Input for this task:
^^^^^^^^

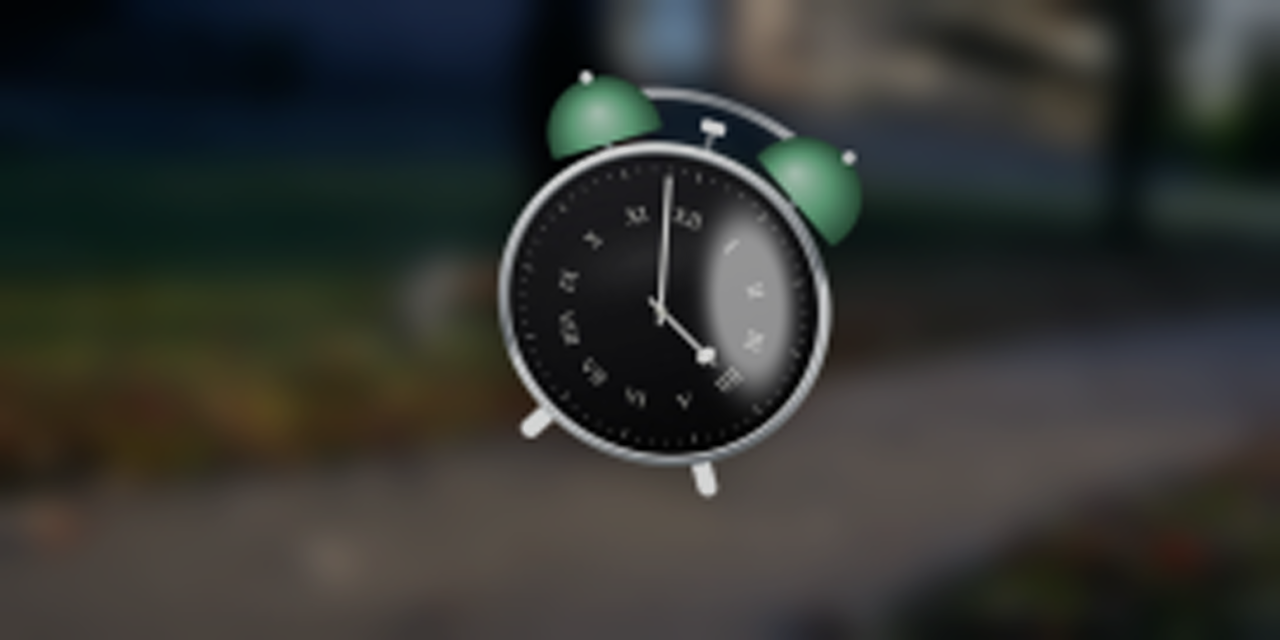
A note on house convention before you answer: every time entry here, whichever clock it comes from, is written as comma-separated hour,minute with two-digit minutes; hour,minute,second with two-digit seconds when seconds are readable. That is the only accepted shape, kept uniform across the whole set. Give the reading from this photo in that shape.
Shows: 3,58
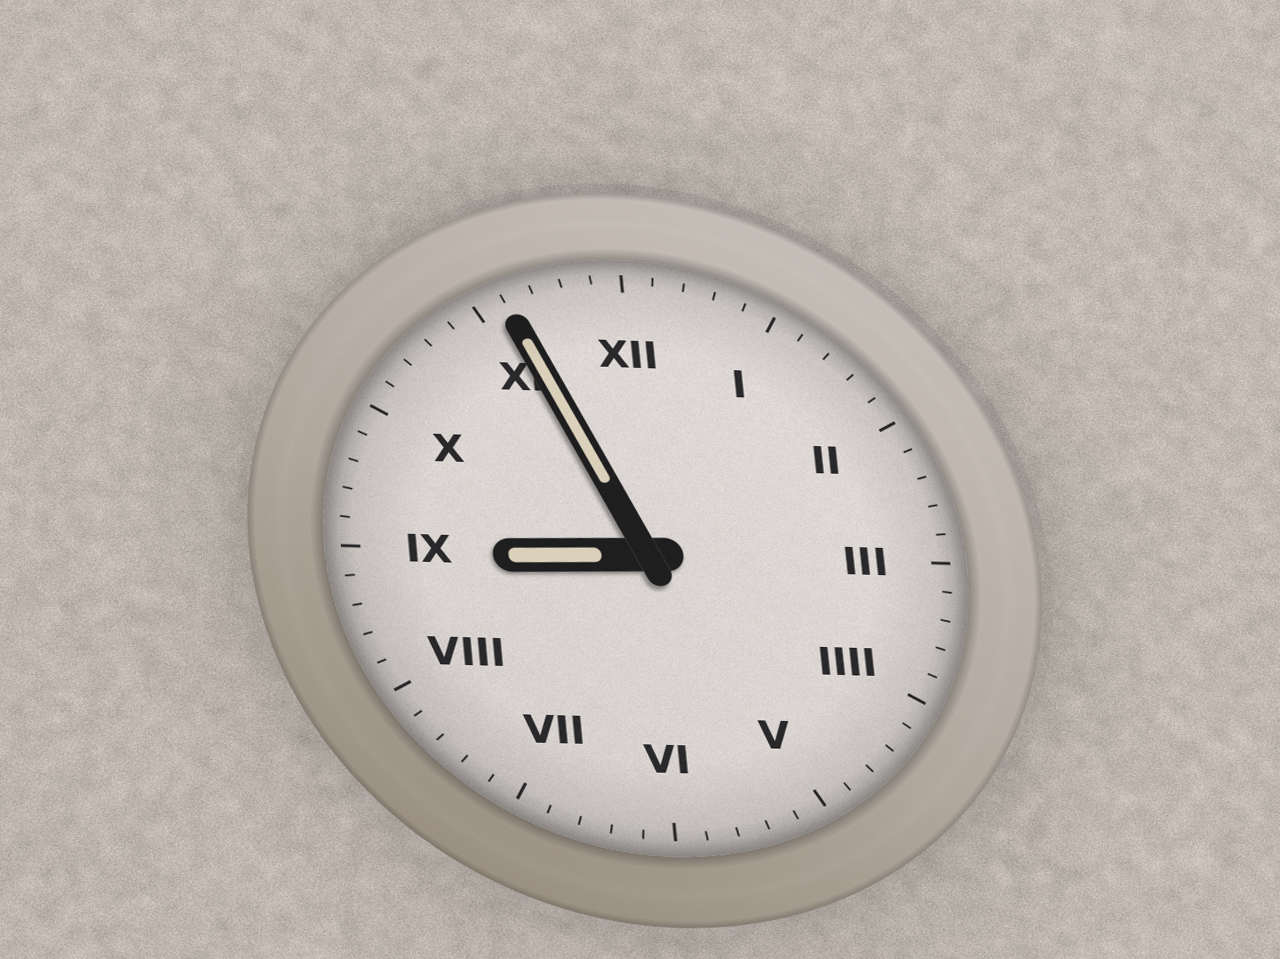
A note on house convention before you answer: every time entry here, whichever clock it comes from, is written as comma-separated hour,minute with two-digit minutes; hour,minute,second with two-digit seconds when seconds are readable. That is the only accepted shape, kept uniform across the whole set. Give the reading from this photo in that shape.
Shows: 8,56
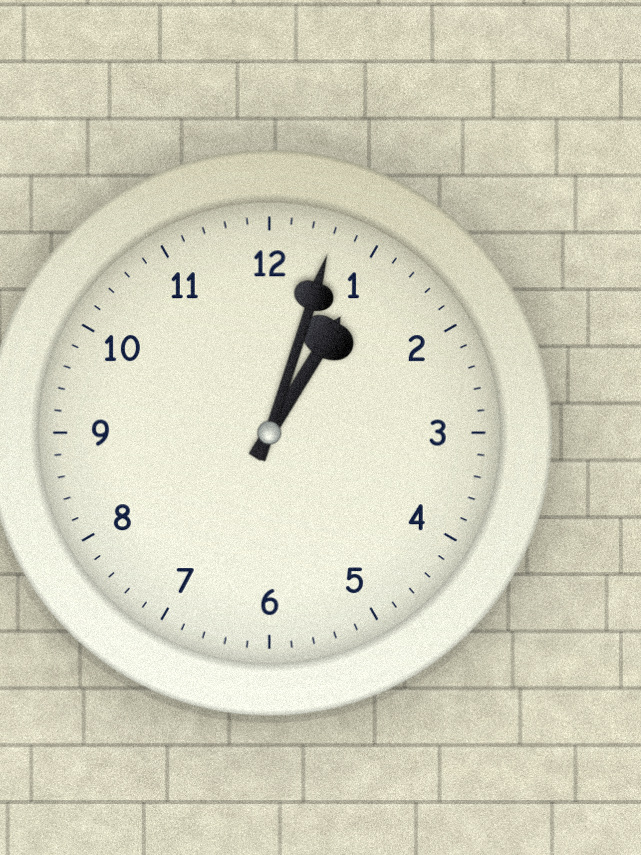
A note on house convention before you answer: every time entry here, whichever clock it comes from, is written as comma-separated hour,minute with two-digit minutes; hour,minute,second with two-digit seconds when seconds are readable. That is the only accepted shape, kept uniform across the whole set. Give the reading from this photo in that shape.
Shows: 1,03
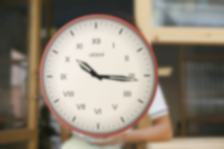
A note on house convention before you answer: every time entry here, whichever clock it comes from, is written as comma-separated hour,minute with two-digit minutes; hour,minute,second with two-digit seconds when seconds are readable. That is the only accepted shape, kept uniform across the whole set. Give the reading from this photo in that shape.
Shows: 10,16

^^^^^^^^

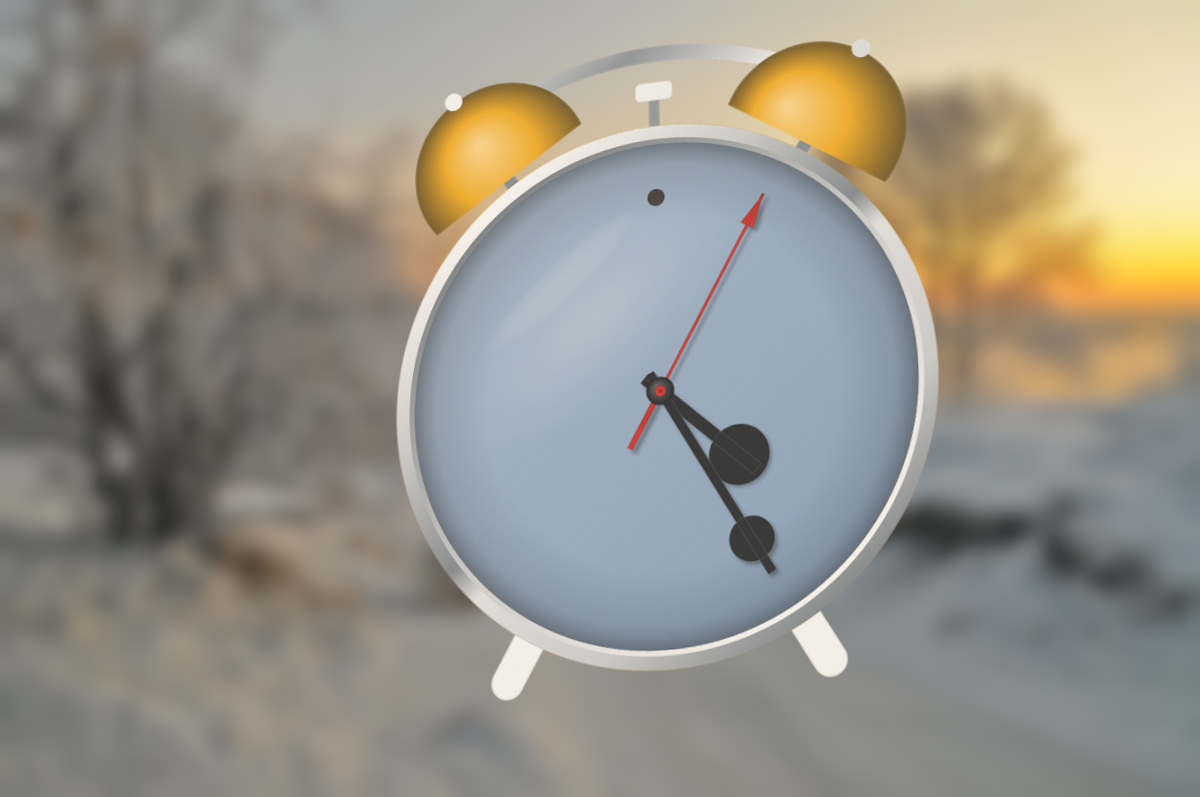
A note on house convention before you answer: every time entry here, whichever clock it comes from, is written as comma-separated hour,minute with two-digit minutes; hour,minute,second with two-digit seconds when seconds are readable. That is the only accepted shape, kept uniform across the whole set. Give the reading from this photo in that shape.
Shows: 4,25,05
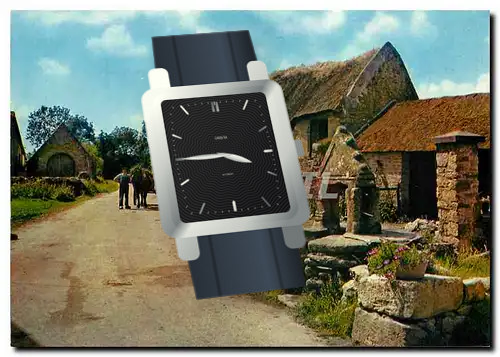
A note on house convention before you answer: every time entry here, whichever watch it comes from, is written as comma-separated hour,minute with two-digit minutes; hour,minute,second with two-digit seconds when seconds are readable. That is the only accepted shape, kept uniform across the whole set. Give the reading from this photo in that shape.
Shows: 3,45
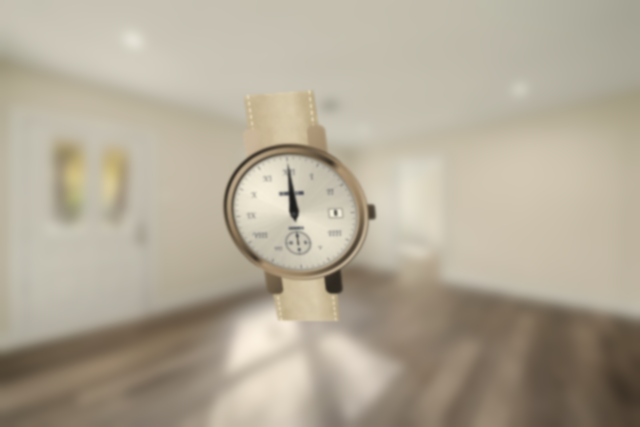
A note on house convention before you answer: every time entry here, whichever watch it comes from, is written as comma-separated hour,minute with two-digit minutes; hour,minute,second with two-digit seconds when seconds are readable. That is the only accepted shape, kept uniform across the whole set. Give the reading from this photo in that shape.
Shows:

^^^^^^^^

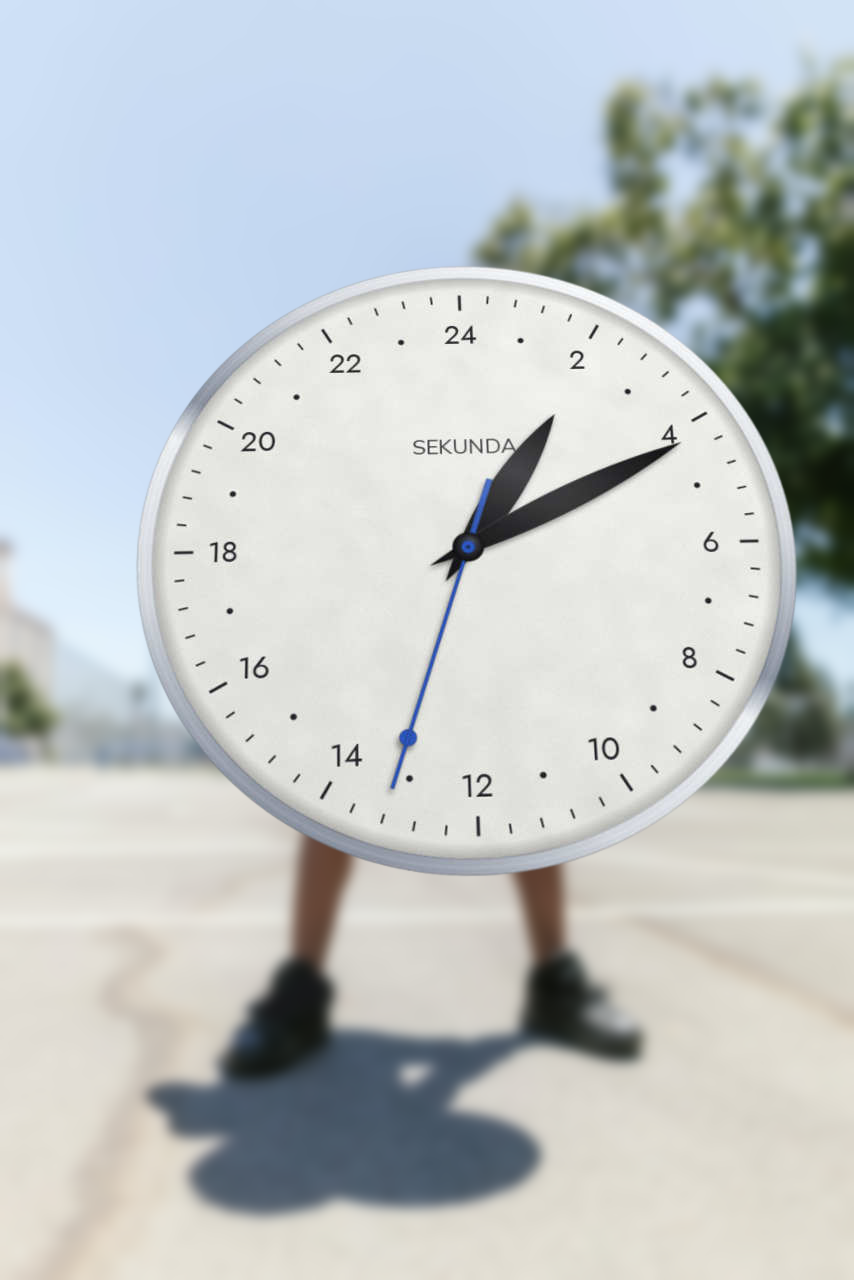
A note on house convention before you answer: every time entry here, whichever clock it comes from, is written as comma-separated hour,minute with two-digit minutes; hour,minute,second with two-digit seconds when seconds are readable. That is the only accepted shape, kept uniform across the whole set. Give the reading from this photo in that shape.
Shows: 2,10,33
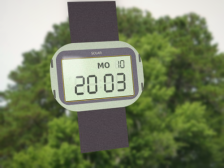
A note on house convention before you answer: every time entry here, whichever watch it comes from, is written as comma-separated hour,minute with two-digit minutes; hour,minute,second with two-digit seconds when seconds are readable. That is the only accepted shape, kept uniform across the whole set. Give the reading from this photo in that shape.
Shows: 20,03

^^^^^^^^

Work to complete: Please count the lines in the records above that contain the string "Shows", treating uppercase and lowercase as different. Reply with the number alone.

Response: 9